▶ _SELECTED EXCERPT_:
Triton Inference Server

Overview

The Triton Inference Server panel provides a comprehensive interface for managing NVIDIA Triton Inference Server deployments within the Shakudo Platform. This feature enables users to monitor server health, manage AI model loading/unloading, and control serving endpoints for production machine learning inference workloads. Triton supports models from any framework (TensorFlow, PyTorch, ONNX, TensorRT, or custom) and can be deployed on GPU or CPU infrastructure.

Access & Location

Route: ?panel=triton-inference-server
Navigation: Main Navigation → Triton Inference Server
Access Requirements: None specified (standard user access)
Feature Flags: None

Key Capabilities

Server Health Monitoring

The panel continuously monitors the Triton Inference Server health status by checking the /v2/health/ready endpoint. A visual indicator (green/red circle) displays whether the server is healthy and ready to serve requests.

▶ _DIRECTION 1_: Which model frameworks does the Triton Inference Server page name individually? List each one.
▶ _DIRECTION 2_: Proceed with the Triton Inference Server page, writing on from its last sentence.
The entries after this point are not needed.

▶ _ITEMS_:
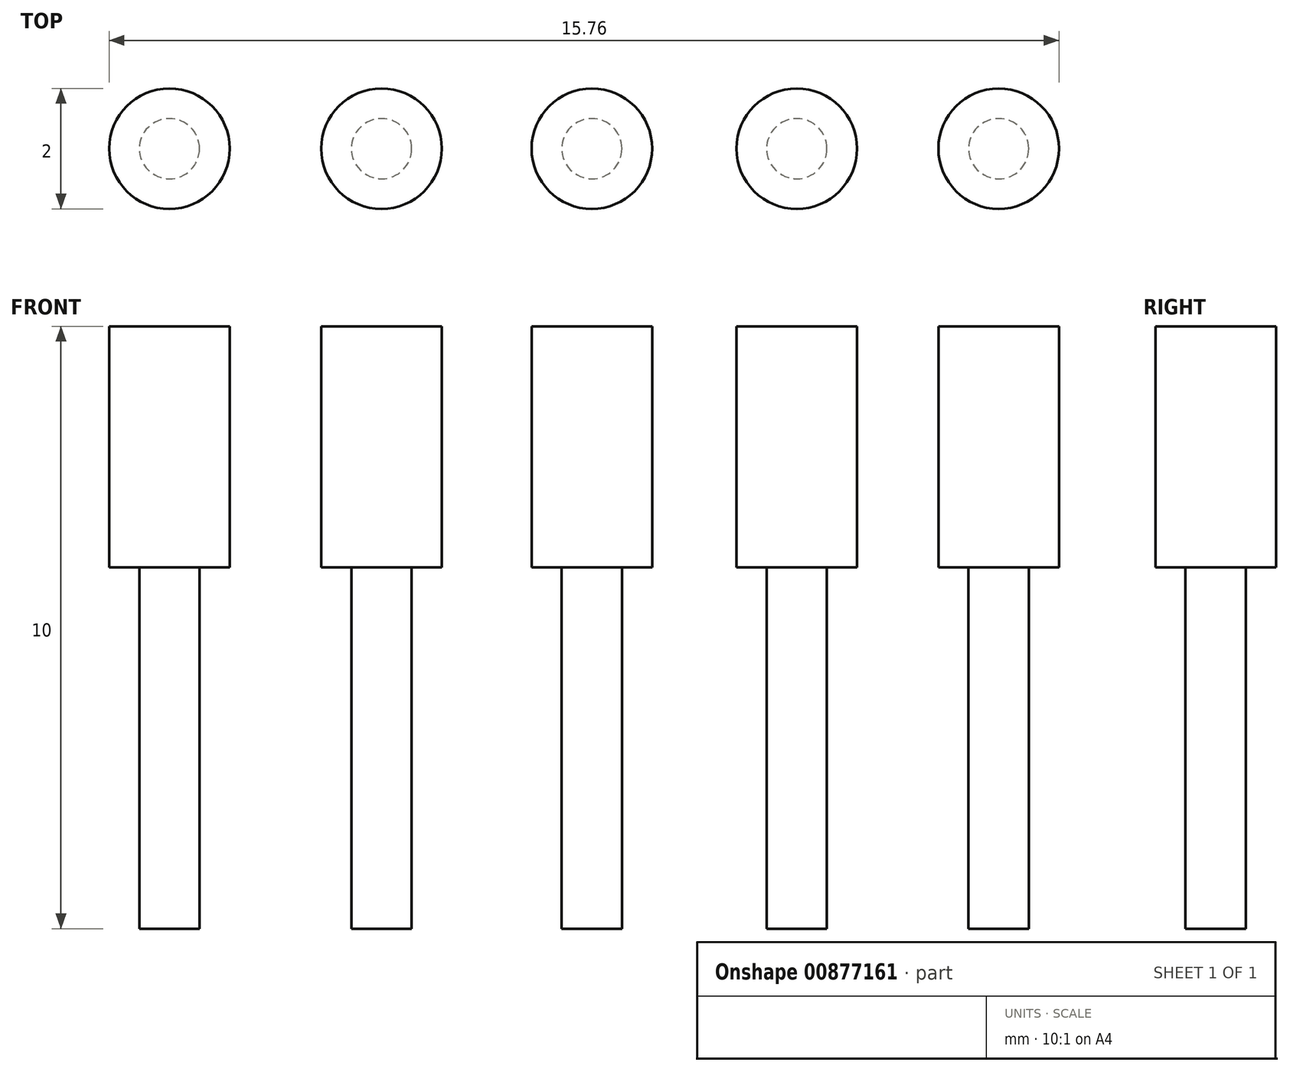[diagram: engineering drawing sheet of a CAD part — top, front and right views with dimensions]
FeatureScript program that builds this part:
annotation { "Feature Type Name" : "Feature", "Feature Type Description" : "" }
export const myFeature = defineFeature(function(context is Context, id is Id, definition is map)
    precondition{}
    {
        {
            var Q0;
            Q0=qCreatedBy(makeId("Front.planeOp"),FACE);
            var sketch = newSketch(context, id + "F0", { "sketchPlane" : qUnion([Q0])});
            skLineSegment(sketch, "E0", {"start": v(0, 0) * mm, "end": v(0, -6) * mm});
            skLineSegment(sketch, "E1", {"start": v(0, -6) * mm, "end": v(0.5, -6) * mm});
            skLineSegment(sketch, "E2", {"start": v(0.5, -6) * mm, "end": v(0.5, 0) * mm});
            skLineSegment(sketch, "E3", {"start": v(0.5, 0) * mm, "end": v(1, 0) * mm});
            skLineSegment(sketch, "E4", {"start": v(1, 0) * mm, "end": v(1, 4) * mm});
            skLineSegment(sketch, "E5", {"start": v(1, 4) * mm, "end": v(0, 4) * mm});
            skLineSegment(sketch, "E6", {"start": v(0, 4) * mm, "end": v(0, 0) * mm});
            skSolve(sketch);
        }
        {
            var Q0;
            Q0 = qSketchRegion(id + "F0", true);
            var Q1;
            Q1=sQuery(id+"F0.wireOp",EDGE,"E6");
            revolve(context, id + "F1", {"surfaceOperationType" : NewSurfaceOperationType.NEW, "entities" : qUnion([Q0]), "axis" : qUnion([Q1]), "revolveType" : RevolveType.FULL});
        }
        {
            var Q0;
            Q0=makeQuery(id+"F1.opRevolve","SWEPT_BODY",BODY,{"disambiguationData":[OSD([sQuery(id+"F0.wireOp",EDGE,"E0"),sQuery(id+"F0.wireOp",EDGE,"E1"),sQuery(id+"F0.wireOp",EDGE,"E2"),sQuery(id+"F0.wireOp",EDGE,"E3"),sQuery(id+"F0.wireOp",EDGE,"E4"),sQuery(id+"F0.wireOp",EDGE,"E5"),sQuery(id+"F0.wireOp",EDGE,"E6")])]});
            transform(context, id + "F2", {"entities" : qUnion([Q0]), "transformType" : TransformType.TRANSLATION_3D, "dx" : 3.52 * mm, "dy" : 0 * mm, "dz" : 0 * mm, "makeCopy" : true});
        }
        {
            var Q0;
            Q0=makeQuery(id+"F1.opRevolve","SWEPT_BODY",BODY,{"disambiguationData":[OSD([sQuery(id+"F0.wireOp",EDGE,"E0"),sQuery(id+"F0.wireOp",EDGE,"E1"),sQuery(id+"F0.wireOp",EDGE,"E2"),sQuery(id+"F0.wireOp",EDGE,"E3"),sQuery(id+"F0.wireOp",EDGE,"E4"),sQuery(id+"F0.wireOp",EDGE,"E5"),sQuery(id+"F0.wireOp",EDGE,"E6")])]});
            transform(context, id + "F3", {"entities" : qUnion([Q0]), "transformType" : TransformType.TRANSLATION_3D, "dx" : 7 * mm, "dy" : 0 * mm, "dz" : 0 * mm, "makeCopy" : true});
        }
        {
            var Q0;
            Q0=makeQuery(id+"F1.opRevolve","SWEPT_BODY",BODY,{"disambiguationData":[OSD([sQuery(id+"F0.wireOp",EDGE,"E0"),sQuery(id+"F0.wireOp",EDGE,"E1"),sQuery(id+"F0.wireOp",EDGE,"E2"),sQuery(id+"F0.wireOp",EDGE,"E3"),sQuery(id+"F0.wireOp",EDGE,"E4"),sQuery(id+"F0.wireOp",EDGE,"E5"),sQuery(id+"F0.wireOp",EDGE,"E6")])]});
            transform(context, id + "F4", {"entities" : qUnion([Q0]), "transformType" : TransformType.TRANSLATION_3D, "dx" : 10.4 * mm, "dy" : 0 * mm, "dz" : 0 * mm, "makeCopy" : true});
        }
        {
            var Q0;
            Q0=makeQuery(id+"F1.opRevolve","SWEPT_BODY",BODY,{"disambiguationData":[OSD([sQuery(id+"F0.wireOp",EDGE,"E0"),sQuery(id+"F0.wireOp",EDGE,"E1"),sQuery(id+"F0.wireOp",EDGE,"E2"),sQuery(id+"F0.wireOp",EDGE,"E3"),sQuery(id+"F0.wireOp",EDGE,"E4"),sQuery(id+"F0.wireOp",EDGE,"E5"),sQuery(id+"F0.wireOp",EDGE,"E6")])]});
            transform(context, id + "F5", {"entities" : qUnion([Q0]), "transformType" : TransformType.TRANSLATION_3D, "dx" : 13.76 * mm, "dy" : 0 * mm, "dz" : 0 * mm, "makeCopy" : true});
        }
    });
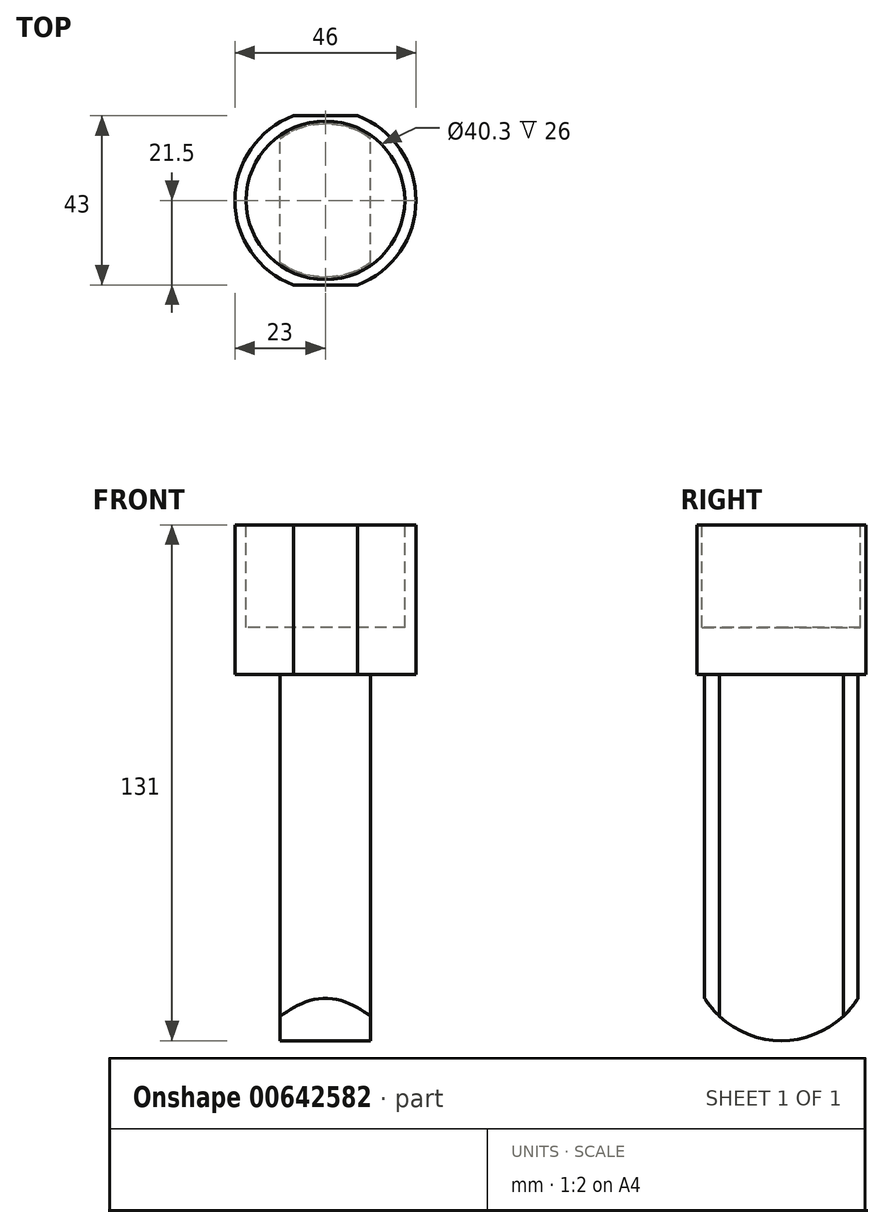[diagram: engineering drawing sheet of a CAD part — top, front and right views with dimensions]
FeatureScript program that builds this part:
annotation { "Feature Type Name" : "Feature", "Feature Type Description" : "" }
export const myFeature = defineFeature(function(context is Context, id is Id, definition is map)
    precondition{}
    {
        {
            var Q0;
            Q0=qCreatedBy(makeId("Top.planeOp"),FACE);
            var sketch = newSketch(context, id + "F0", { "sketchPlane" : qUnion([Q0])});
            skArc(sketch, "E0", {"start": v(-8.17, 21.5) * mm, "mid": v(-23, 0) * mm, "end": v(-8.17, -21.5) * mm});
            skLineSegment(sketch, "E1", {"start": v(-8.17, 21.5) * mm, "end": v(8.17, 21.5) * mm});
            skLineSegment(sketch, "E2.MirrorCS", {"start": v(-8.17, -21.5) * mm, "end": v(8.17, -21.5) * mm});
            skArc(sketch, "E3.trimOffspring", {"start": v(8.17, -21.5) * mm, "mid": v(23, 0) * mm, "end": v(8.17, 21.5) * mm});
            skSolve(sketch);
        }
        {
            var Q0;
            Q0 = qSketchRegion(id + "F0", true);
            extrude(context, id + "F1", {"entities" : qUnion([Q0]), "depth" : 38 * mm, "offsetDistance" : 25 * mm});
        }
        {
            var Q0;
            Q0=makeQuery(id+"F1.opExtrude","CAP_FACE",FACE,{"disambiguationData":[OSD([sQuery(id+"F0.wireOp",EDGE,"E0"),sQuery(id+"F0.wireOp",EDGE,"E1"),sQuery(id+"F0.wireOp",EDGE,"E2.MirrorCS"),sQuery(id+"F0.wireOp",EDGE,"E3.trimOffspring")])],"isStart":false});
            var sketch = newSketch(context, id + "F2", { "sketchPlane" : qUnion([Q0])});
            skCircle(sketch, "E4", {"center": v(0, 0) * mm, "radius": 20.15 * mm});
            skSolve(sketch);
        }
        {
            var Q0;
            Q0=makeQuery(id+"F2.imprint","IMPRINT",FACE,{"disambiguationData":[TD([[makeQuery(id+"F2.imprint","IMPRINT",EDGE,{"derivedFrom":sQuery(id+"F2.wireOp",EDGE,"E4")}),1.0]])]});
            var Q1;
            Q1=sQuery(id+"F2.wireOp",EDGE,"E4");
            extrude(context, id + "F3", {"entities" : qUnion([Q0]), "operationType" : NewBodyOperationType.REMOVE, "surfaceEntities" : qUnion([Q1]), "oppositeDirection" : true, "depth" : 26 * mm, "offsetDistance" : 25 * mm});
        }
        {
            var Q0;
            Q0=makeQuery(id+"F1.opExtrude","CAP_FACE",FACE,{"disambiguationData":[OSD([sQuery(id+"F0.wireOp",EDGE,"E0"),sQuery(id+"F0.wireOp",EDGE,"E1"),sQuery(id+"F0.wireOp",EDGE,"E2.MirrorCS"),sQuery(id+"F0.wireOp",EDGE,"E3.trimOffspring")])],"isStart":true});
            var sketch = newSketch(context, id + "F4", { "sketchPlane" : qUnion([Q0])});
            skArc(sketch, "E5", {"start": v(-11.5, -15.75) * mm, "mid": v(0, -19.5) * mm, "end": v(11.5, -15.75) * mm});
            skLineSegment(sketch, "E6", {"start": v(-11.5, 15.75) * mm, "end": v(-11.5, -15.75) * mm});
            skLineSegment(sketch, "E7.MirrorCS", {"start": v(11.5, 15.75) * mm, "end": v(11.5, -15.75) * mm});
            skArc(sketch, "E8.trimOffspring", {"start": v(11.5, 15.75) * mm, "mid": v(0, 19.5) * mm, "end": v(-11.5, 15.75) * mm});
            skSolve(sketch);
        }
        {
            var Q0;
            Q0=makeQuery(id+"F4.imprint","IMPRINT",FACE,{"disambiguationData":[TD([[makeQuery(id+"F4.imprint","IMPRINT",EDGE,{"derivedFrom":sQuery(id+"F4.wireOp",EDGE,"E5")}),1.0]])]});
            extrude(context, id + "F5", {"entities" : qUnion([Q0]), "operationType" : NewBodyOperationType.ADD, "depth" : 93 * mm, "offsetDistance" : 25 * mm});
        }
        {
            var Q0;
            Q0=makeQuery(id+"F5.opExtrude","SWEPT_FACE",FACE,{"disambiguationData":[OSD([sQuery(id+"F4.wireOp",EDGE,"E7.MirrorCS")])]});
            var sketch = newSketch(context, id + "F6", { "sketchPlane" : qUnion([Q0])});
            skArc(sketch, "E9", {"start": v(-21.62, -62.14) * mm, "mid": v(0.74, -92.99) * mm, "end": v(21.07, -60.77) * mm});
            skLineSegment(sketch, "E10", {"start": v(-29.77, -84.58) * mm, "end": v(-29.77, -119.44) * mm});
            skLineSegment(sketch, "E11", {"start": v(-29.77, -119.44) * mm, "end": v(50.88, -114) * mm});
            skLineSegment(sketch, "E12", {"start": v(50.88, -114) * mm, "end": v(28.37, -73.65) * mm});
            skLineSegment(sketch, "E13", {"start": v(28.37, -73.65) * mm, "end": v(21.07, -60.77) * mm});
            skLineSegment(sketch, "E14", {"start": v(-21.62, -62.14) * mm, "end": v(-29.77, -84.58) * mm});
            skSolve(sketch);
        }
        {
            var Q0;
            Q0=makeQuery(id+"F6.imprint","IMPRINT",FACE,{"disambiguationData":[TD([[makeQuery(id+"F6.imprint","IMPRINT",EDGE,{"derivedFrom":sQuery(id+"F6.wireOp",EDGE,"E10")}),1.0]])]});
            var Q1;
            {var subQ0=sQuery(id+"F6.wireOp",EDGE,"E9");var subQ1=sQuery(id+"F4.wireOp",EDGE,"E7.MirrorCS");var subQ4=makeQuery(id+"F5.opExtrude","CAP_EDGE",EDGE,{"disambiguationData":[OSD([subQ1])],"isStart":false});var subQ5=makeQuery(id+"F6.imprint","INTERSECT",VERTEX,{"derivedFrom":[subQ4,subQ0]});Q1=makeQuery(id+"F6.imprint","IMPRINT",FACE,{"disambiguationData":[TD([[makeQuery(id+"F6.imprint","IMPRINT",EDGE,{"disambiguationData":[TD([[subQ5,-1.0]])],"derivedFrom":subQ0}),-1.0]])]});}
            var Q2;
            {var subQ0=sQuery(id+"F6.wireOp",EDGE,"E9");var subQ1=sQuery(id+"F4.wireOp",EDGE,"E7.MirrorCS");var subQ4=makeQuery(id+"F5.opExtrude","CAP_EDGE",EDGE,{"disambiguationData":[OSD([subQ1])],"isStart":false});var subQ5=makeQuery(id+"F6.imprint","INTERSECT",VERTEX,{"derivedFrom":[subQ4,subQ0]});Q2=makeQuery(id+"F6.imprint","IMPRINT",FACE,{"disambiguationData":[TD([[makeQuery(id+"F6.imprint","IMPRINT",EDGE,{"disambiguationData":[TD([[subQ5,1.0]])],"derivedFrom":subQ0}),-1.0]])]});}
            var Q3;
            Q3=sQuery(id+"F6.wireOp",EDGE,"E9");
            var Q4;
            Q4=sQuery(id+"F6.wireOp",EDGE,"E14");
            var Q5;
            Q5=sQuery(id+"F6.wireOp",EDGE,"E10");
            var Q6;
            Q6=sQuery(id+"F6.wireOp",EDGE,"E11");
            var Q7;
            Q7=sQuery(id+"F6.wireOp",EDGE,"E12");
            var Q8;
            Q8=sQuery(id+"F6.wireOp",EDGE,"E13");
            extrude(context, id + "F7", {"entities" : qUnion([Q0, Q1, Q2]), "operationType" : NewBodyOperationType.REMOVE, "surfaceEntities" : qUnion([Q3, Q4, Q5, Q6, Q7, Q8]), "endBound" : BoundingType.THROUGH_ALL, "oppositeDirection" : true, "depth" : 25 * mm, "offsetDistance" : 25 * mm});
        }
    });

▶ _REPLY 1_: TensorFlow, PyTorch, ONNX, TensorRT

▶ _REPLY 2_:
Model Management

Users can view all models in the Triton model repository and control their loading state. Models can be individually loaded or unloaded from the server's memory, or bulk operations can load/unload all models simultaneously. This allows for efficient resource management when multiple models are available.

Endpoint Management

The panel tracks active Triton serving endpoints (pipeline jobs) that are currently running. Users can view endpoint details, check their health status, and cancel endpoints when needed. Each endpoint represents a running service that exposes model inference capabilities via HTTP/HTTPS.

Real-time Logs

Both server-level logs and endpoint-specific logs are available in dedicated panels, providing visibility into model operations, inference requests, and system events.

User Interface

Main View

The interface features two primary tabs accessed via chip buttons:

Models Tab: Displays the models table with server logs panel on the side
Endpoints Tab: Shows the endpoints table with endpoint-specific logs panel on the side

A server health indicator is prominently displayed in the header, showing real-time status of the Triton server.

Dialogs & Modals

Cancel Endpoint Dialog
- Purpose: Confirm cancellation of a running Triton endpoint
- Fields: Confirmation message with endpoint ID
- Actions: Close (abort) or Cancel (confirm deletion)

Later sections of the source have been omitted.